David N. Collins
Extreme flood events in partially-glacierised high-mountain basins appear to have become more frequent in the warm summers of the 1980s and 1990s, in both European and Asian settings. Dramatic floods occurred in the Karakoram over a wide area in September 1992 for example, whilst in Europe serious floods often accompanied by mudflows and debris torrents were much localised in the French, Italian and Swiss Alps in 1987, again in 1993 in the Rhone basin in Wallis, Switzerland, and in 1996 in Chamonix in France.
Largest rain-induced flows occur in late July and late August (1987) and in September (1993), usually when the thermal component of runoff generated by icemelt is relatively high, and the area of bare ice exposed on glaciers by the rise of the transient snowline at a maximum. In streams draining glaciers, large quantities of sediment, which appear to be subglacial in origin, are evacuated during such events. In the 1993 event, the area from which Findelengletscher (Wallis, Switzerland) has retreated since the late 1980s was also an important sediment source.

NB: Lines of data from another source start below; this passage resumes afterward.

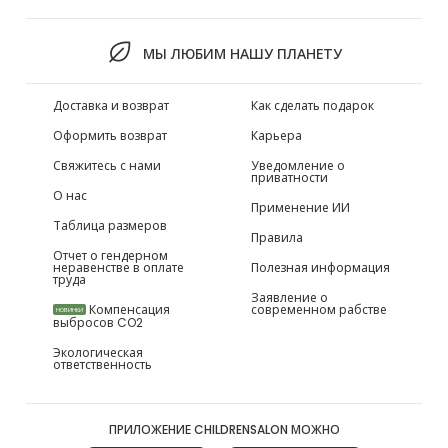
МЫ ЛЮБИМ НАШУ ПЛАНЕТУ
Доставка и возврат
Как сделать подарок
Оформить возврат
Карьера
Свяжитесь с нами
Уведомление о
приватности
О нас
Применение ИИ
Таблица размеров
Правила
Отчет о гендерном
неравенстве в оплате
Полезная информация
труда
Заявление о
Компенсация
современном рабстве
НОВИНКИ
выбросов CO2
Экологическая
ответственность
ПРИЛОЖЕНИЕ CHILDRENSALON МОЖНО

Records of discharge of the portal melt-streams draining Findelengletscher and Gornergletscher, Kanton Wallis, Switzerland, for the period 1970-1993, have been examined with a view to determining the incidence and recurrence of high-magnitude discharge events which interrupt the usual ablation season diurnal rhythmic flow regime in these highly-glacierised basins. Sudden drainage of the ice-dammed Gornersee beneath Gornergletscher, usually once each summer, and periods of intense rainfall in both basins translate into peak flows. A model is developed which integrates effects of elevation of the transient snowline, hypsometry of the ice-covered and ice-free areas of a basin, and elevation of the zero degree isotherm in determining the effective catchment area from which runoff is rapidly formed in storms. Probability of high rainfall is also assessed. Concepts of recurrence interval have to be refined for basins with permanent ice and variable snow-cover.